• _Excerpted passage_
--------------------
What can American charities learn from the Enron debacle? Charity leaders might look at the collapse of Enron and think that it is simply a business story, perhaps one that reminds them why they don't work in the corporate world. But the situation also offers several important lessons for the nation's nonprofit organizations.

The most important one is that governance counts. Enron's board was supposed to represent the interests of all Enron shareholders. Charity boards are entrusted with the task of acting, first, in the public interest, as the stewards of funds and other assets. The board not only sets the ethical tone, but also has an obligation to make sure the charity it serves lives up to the highest ethical standards.

Boards also have an obligation to avoid conflicts of interest. Not only should directors of nonprofit organizations serve without pay, they also must step well away from even a perceived conflict. And that's where many boards risk trouble.

It is not enough for board members to recuse themselves from voting on matters in which they have a real or potential financial interest. That is a wink-and-a-nod approach that happens all too often. Clearly and simply, board members, their employers, their relatives, and any others to whom they have close ties should not benefit financially from board service.

Lawyers serving on boards should not be paid, nor should partners in their law firms; that is not arm's length. Brokers and other financial advisers, insurance agents, contractors, anyone offering goods or services should not be permitted to benefit directly or indirectly from being a board member.
--------------------
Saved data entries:

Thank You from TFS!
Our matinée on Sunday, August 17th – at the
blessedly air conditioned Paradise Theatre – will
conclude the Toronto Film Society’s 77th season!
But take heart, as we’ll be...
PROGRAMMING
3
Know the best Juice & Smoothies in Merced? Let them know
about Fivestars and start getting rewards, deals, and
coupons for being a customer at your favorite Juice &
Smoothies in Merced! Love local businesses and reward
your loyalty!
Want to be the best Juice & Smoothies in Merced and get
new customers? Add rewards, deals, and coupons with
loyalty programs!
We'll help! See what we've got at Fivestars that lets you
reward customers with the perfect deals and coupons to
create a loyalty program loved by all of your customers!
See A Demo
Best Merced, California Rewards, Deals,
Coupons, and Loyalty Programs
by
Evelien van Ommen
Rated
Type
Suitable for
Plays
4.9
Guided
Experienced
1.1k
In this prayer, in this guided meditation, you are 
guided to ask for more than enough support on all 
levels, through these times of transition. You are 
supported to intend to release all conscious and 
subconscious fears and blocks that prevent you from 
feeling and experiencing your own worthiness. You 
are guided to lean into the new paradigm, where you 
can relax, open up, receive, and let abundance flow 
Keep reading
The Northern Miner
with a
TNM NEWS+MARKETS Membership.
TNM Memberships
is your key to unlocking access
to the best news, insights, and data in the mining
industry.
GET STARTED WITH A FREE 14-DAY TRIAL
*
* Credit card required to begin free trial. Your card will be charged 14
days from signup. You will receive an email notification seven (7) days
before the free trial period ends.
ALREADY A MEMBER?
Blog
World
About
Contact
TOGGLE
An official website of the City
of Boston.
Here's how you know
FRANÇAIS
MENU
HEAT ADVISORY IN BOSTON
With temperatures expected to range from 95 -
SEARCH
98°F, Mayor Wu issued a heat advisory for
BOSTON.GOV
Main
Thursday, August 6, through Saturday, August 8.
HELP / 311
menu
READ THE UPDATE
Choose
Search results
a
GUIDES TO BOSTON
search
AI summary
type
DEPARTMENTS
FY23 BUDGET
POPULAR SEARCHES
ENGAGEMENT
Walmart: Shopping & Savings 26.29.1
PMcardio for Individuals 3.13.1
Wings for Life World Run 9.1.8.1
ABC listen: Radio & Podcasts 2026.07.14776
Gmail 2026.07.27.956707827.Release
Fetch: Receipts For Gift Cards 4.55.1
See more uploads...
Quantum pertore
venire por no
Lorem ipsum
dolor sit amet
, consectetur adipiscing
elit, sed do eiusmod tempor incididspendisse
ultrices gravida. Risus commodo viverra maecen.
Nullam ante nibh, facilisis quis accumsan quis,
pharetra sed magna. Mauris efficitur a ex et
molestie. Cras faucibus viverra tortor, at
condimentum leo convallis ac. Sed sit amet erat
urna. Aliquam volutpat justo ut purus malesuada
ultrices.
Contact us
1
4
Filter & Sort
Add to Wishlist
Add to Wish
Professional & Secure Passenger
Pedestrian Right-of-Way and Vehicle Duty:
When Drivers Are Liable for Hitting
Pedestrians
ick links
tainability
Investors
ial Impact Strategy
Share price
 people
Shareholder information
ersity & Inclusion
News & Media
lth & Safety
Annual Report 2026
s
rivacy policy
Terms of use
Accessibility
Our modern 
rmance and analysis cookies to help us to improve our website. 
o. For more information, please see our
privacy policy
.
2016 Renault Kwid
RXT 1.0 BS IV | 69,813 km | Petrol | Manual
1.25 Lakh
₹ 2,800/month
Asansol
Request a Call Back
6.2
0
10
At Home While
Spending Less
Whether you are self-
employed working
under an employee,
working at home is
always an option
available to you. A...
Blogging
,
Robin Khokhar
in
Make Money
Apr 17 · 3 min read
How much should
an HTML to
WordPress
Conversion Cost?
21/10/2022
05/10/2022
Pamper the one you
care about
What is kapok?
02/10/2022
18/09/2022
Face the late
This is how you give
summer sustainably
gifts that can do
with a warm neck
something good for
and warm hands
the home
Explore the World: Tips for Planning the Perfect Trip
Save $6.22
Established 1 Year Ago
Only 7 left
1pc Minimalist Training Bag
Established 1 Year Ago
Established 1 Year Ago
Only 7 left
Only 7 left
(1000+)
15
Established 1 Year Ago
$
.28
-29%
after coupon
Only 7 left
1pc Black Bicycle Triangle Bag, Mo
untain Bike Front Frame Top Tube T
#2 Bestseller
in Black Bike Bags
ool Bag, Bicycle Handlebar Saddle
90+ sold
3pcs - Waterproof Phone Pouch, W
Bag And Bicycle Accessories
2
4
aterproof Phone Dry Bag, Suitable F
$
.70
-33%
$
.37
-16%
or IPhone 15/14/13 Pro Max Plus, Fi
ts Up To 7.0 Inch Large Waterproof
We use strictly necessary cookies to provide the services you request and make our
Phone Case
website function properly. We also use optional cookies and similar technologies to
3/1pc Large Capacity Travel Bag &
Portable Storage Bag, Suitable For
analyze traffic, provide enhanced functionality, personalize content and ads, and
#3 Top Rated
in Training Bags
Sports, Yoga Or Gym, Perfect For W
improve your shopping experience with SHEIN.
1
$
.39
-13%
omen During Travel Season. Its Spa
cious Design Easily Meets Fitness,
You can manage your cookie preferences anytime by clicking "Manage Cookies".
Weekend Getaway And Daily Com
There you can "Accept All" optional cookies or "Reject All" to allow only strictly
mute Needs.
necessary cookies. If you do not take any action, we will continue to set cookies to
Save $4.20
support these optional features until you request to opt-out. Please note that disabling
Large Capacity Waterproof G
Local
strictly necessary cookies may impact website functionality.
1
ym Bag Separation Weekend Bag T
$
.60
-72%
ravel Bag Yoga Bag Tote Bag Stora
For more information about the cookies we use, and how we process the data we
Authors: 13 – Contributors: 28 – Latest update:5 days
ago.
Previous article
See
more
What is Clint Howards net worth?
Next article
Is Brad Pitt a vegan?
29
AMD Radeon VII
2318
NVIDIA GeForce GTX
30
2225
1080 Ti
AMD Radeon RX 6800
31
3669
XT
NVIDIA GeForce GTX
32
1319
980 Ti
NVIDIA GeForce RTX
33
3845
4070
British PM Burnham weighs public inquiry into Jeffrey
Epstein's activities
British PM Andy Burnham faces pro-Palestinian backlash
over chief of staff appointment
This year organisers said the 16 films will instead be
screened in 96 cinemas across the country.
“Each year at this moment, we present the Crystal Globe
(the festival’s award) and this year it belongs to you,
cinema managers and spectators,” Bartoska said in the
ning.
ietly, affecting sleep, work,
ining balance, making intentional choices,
--------------------
• _Questions on the material_
**1.** Render this sentence from the passage on charity boards and Enron into Spanish: "Boards also have an obligation to avoid conflicts of interest."
**2.** Pick up the passage on charity boards and the Enron collapse after its last sentence and keep it going.
These entries have nothing to do with the passage on charity boards.

• _Responses to the tasks_
**1.** Las juntas directivas también tienen la obligación de evitar los conflictos de intereses.

**2.**
The conventional wisdom is that a nonprofit board's chief task is to hire and oversee the chief executive. True enough. But as the Enron meltdown shows, the role of the outside auditor is critical, and almost as important as selection of the chief executive officer. In the charity boardroom, selection of the outside auditor is often left to the chief executive and rubber-stamped by the board. Though even a rubber stamp leaves an impression, the board should not be quick to cede that decision to staff members because many nonprofit organizations are not on top of their finances. Timely reporting, proper accounting, and intelligible numbers seem to elude many charities.

Boards rightly grumble because the financial information they need to make good decisions is not available sufficiently in advance of board meetings; and even sophisticated business people have trouble reconciling the general accounting principles they understand with arcane “fund accounting,” the bedrock of nonprofit bookkeeping. Though that is slowly giving way to modern practices, many charities have not yet made a full transition. Furthermore, accounting practices at higher-education and health-care institutions are still murky and frustrating to many trustees, because clarity, comparability, and transparency are often lacking.

Tardy financial reporting blindsides trustees, and often results in nasty surprises. A good accountant will attach a letter to the audit effectively telling the nonprofit organization to clean up its act. All of that assumes that the charity's board is paying attention and understands the information it does receive.

Since that doesn't happen as often as it should, donors and others have come to expect government and professional associations to step in.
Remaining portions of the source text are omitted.